Büşra Tarçalır: Nedense çocukla doğrudan iletişime geçmek yerine dolambaçlı yolları tercih ediyoruz. Bir çocuğu güzel huylarıyla, becerileriyle ve varlığının size hissettirdiği duygularla sevmek o çocuğu şımartmaz, bu bir şehir efsanesi. Beyin deneyimle değişir, insan ilişkiyle iyileşir. Buradaki matematik hesabının şaşmayacağını garanti ederim. Çocuğa, “Çirkin, tipsiz, tombik, çiroz, safinaz, şaşkoloz” vb. dediğimizde sevgimizi ifade etmiş olmuyoruz, buradan sevgi dışında birçok şey çıkar ama üzgünüm sevgi çıkmaz. Sinirlendirme ihtimali de yukarıda sözünü ettiğim üzere, çocuğun katılım sağlamadığı, yetişkinin monolog olarak sürdürdüğü bir iletişim kuramama hali.

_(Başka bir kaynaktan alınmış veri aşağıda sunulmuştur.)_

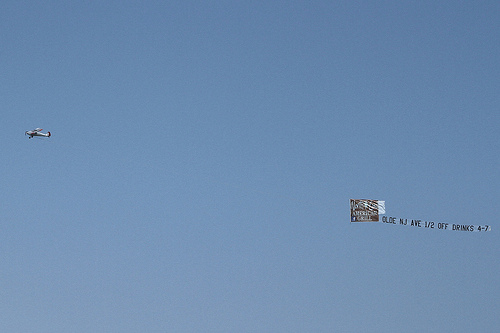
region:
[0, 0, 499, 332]
A plane pulling a banner in the sky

Anne-babalara ve ‘çocuk sevgisi içinden taşarak' aşırıya kaçanlara önerileriniz neler?
Prof. Dr. Mübeccel Sara Gönen: Çocuk gelişiminin ve öğrenmenin tüm alanları fiziksel, bilişsel, sosyal ve duygusal olarak birbiriyle ilişkili ve önemlidir. Yetişkinlerin çocuklarının davranışına tepkileri erken çocuklukta gurur ve suçluluk gibi duyguların ortaya çıkmasına yol açabilir. Yetişkinlerin çocuğa karşı tutumlarına dikkat etmesi gerekir. Her olayda aşırı onaylama ve sevgi gösterisi yaşayan çocuk aksi durumlarda sevgisiz kalmaktan korkabilir. Çocuğun sağlıklı benlik geliştirmesi için koşulsuz sevildiğini hissetmesi gerekir. Genelde çocuklarla farklı konular konuşmak, çocuğu dinlemek, olumlu durumu ödüllendirmek çocuğa güven verir. Olumsuzları görmezden gelmek ise davranışın değişmesine yol açar. Çocuğun her duruma uygun tepki görmesi sürekli dikkat çekerek kendini çevreye ispatlamaya çalışmasını önleyecektir
Büşra Tarçalır: Bu tavırların tamamı çocukların birey olma kabulüne ters düşen hareketler. Sıkıştırıyoruz; beden bütünlüğünü, dokunulmaya onay verip vermemesini hiçe sayıyoruz. “Öptürmezsen seni sevmem!” diyoruz. Yani bir yandan sevginin koşulsuz olmadığını söylüyor, öte yandan tehdit ediyoruz. Bile isteye kızdırıyoruz ve bir anlamda “Senin öfken benim eğlence kaynağım, sen bu esnada ne yaşıyorsan çok da umursamıyorum” demiş oluyoruz. Bunlar çok sınırlayıcı müdahaleler ve çocuk için anlamlandırması kolay olmayan deneyimler. Sevgimizi göstermenin daha şefkatli, gene oyuncu ama sınırı aşmayan yollarını bulabiliriz. Bize söylendiğinde rahatsız olmayacağımız cümleler kuralım çocuklarımıza.